Please transcribe the data that follows exactly as given, leaving out every picture.

**Given information**:
════════════════════

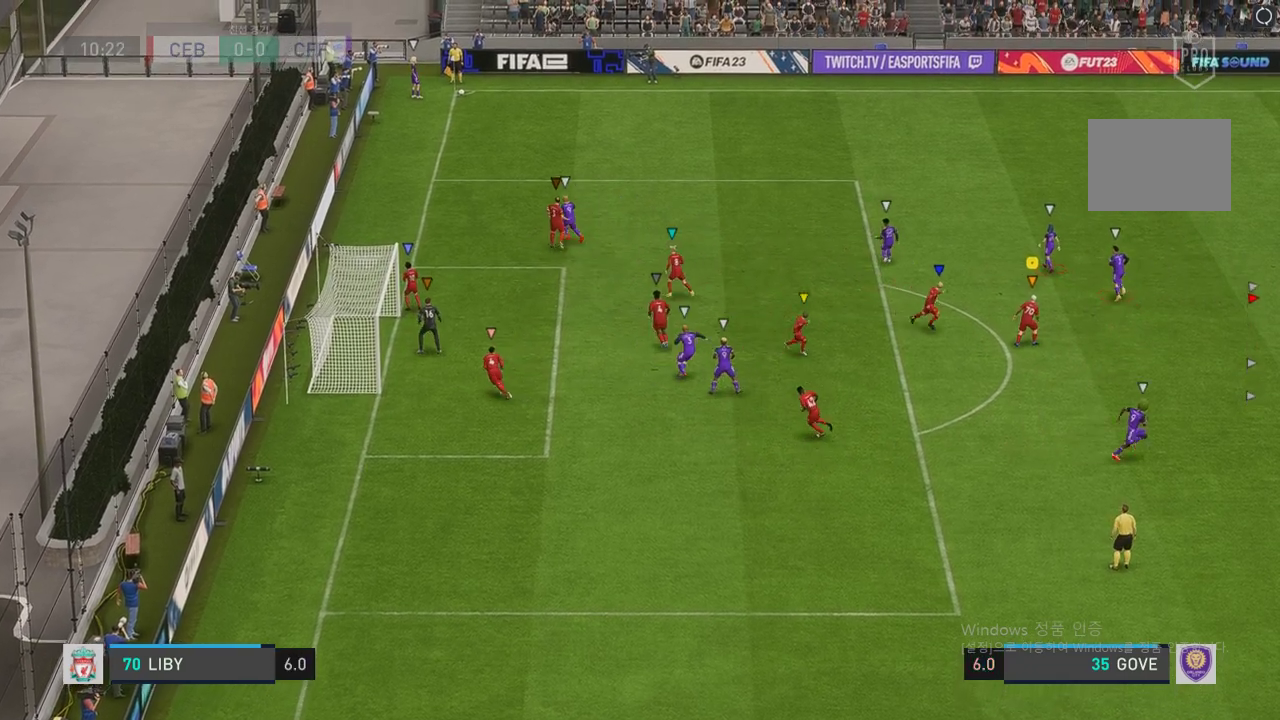
{"buttons": [], "left_stick": "center", "right_stick": "center", "events": []}
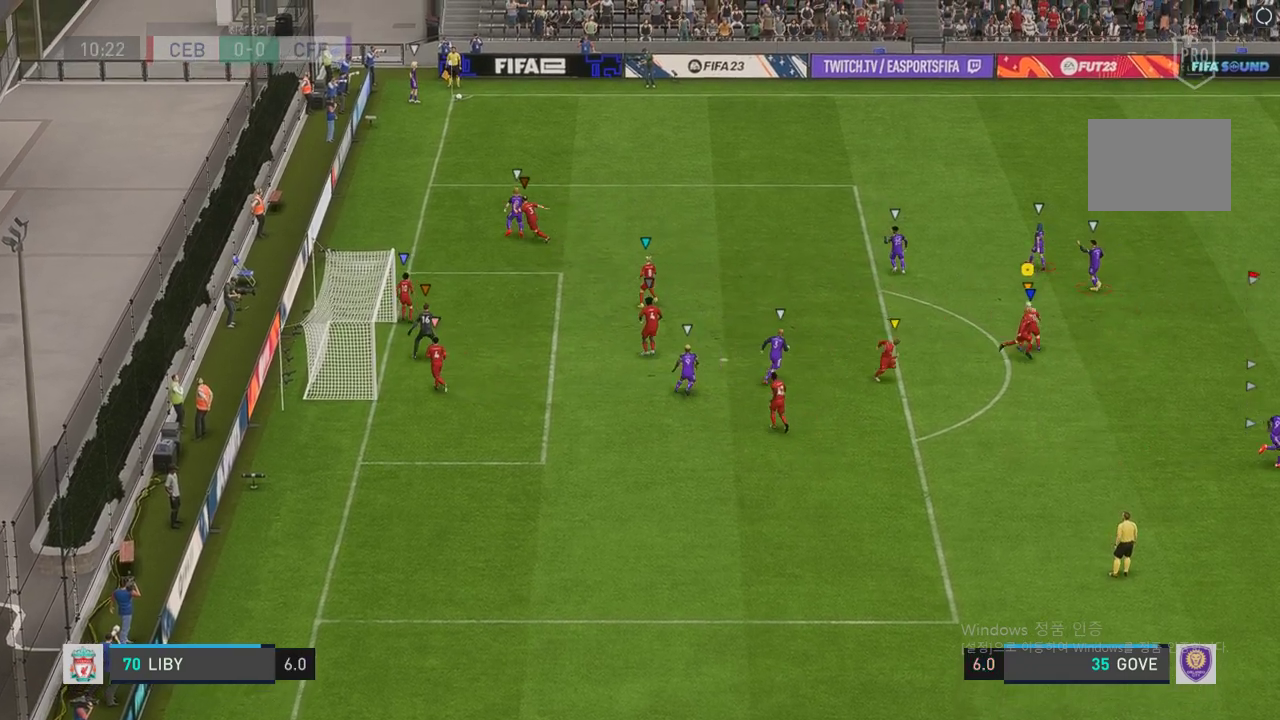
{"buttons": [], "left_stick": "center", "right_stick": "center", "events": []}
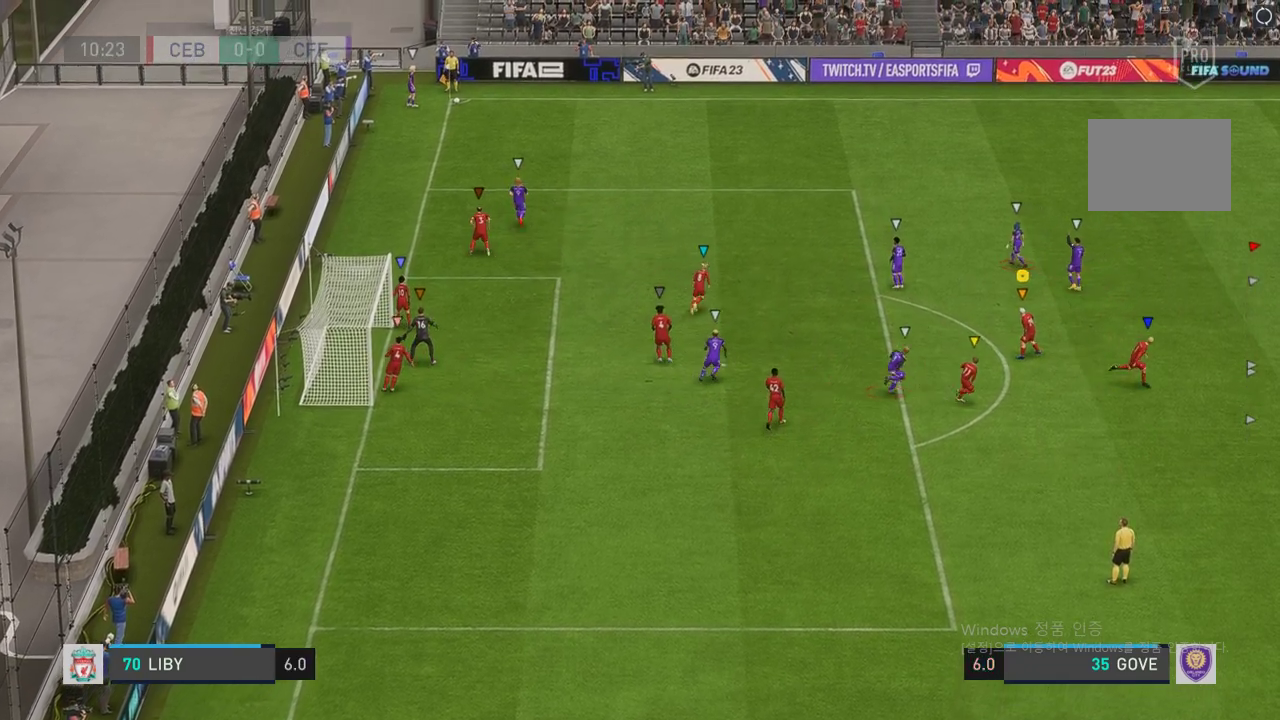
{"buttons": [], "left_stick": "left", "right_stick": "center", "events": [[470, "left_stick", "left"]]}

════════════════════

**Your response**:
{"buttons": [], "left_stick": "center", "right_stick": "center", "events": []}
{"buttons": [], "left_stick": "center", "right_stick": "center", "events": []}
{"buttons": [], "left_stick": "left", "right_stick": "center", "events": [[470, "left_stick", "left"]]}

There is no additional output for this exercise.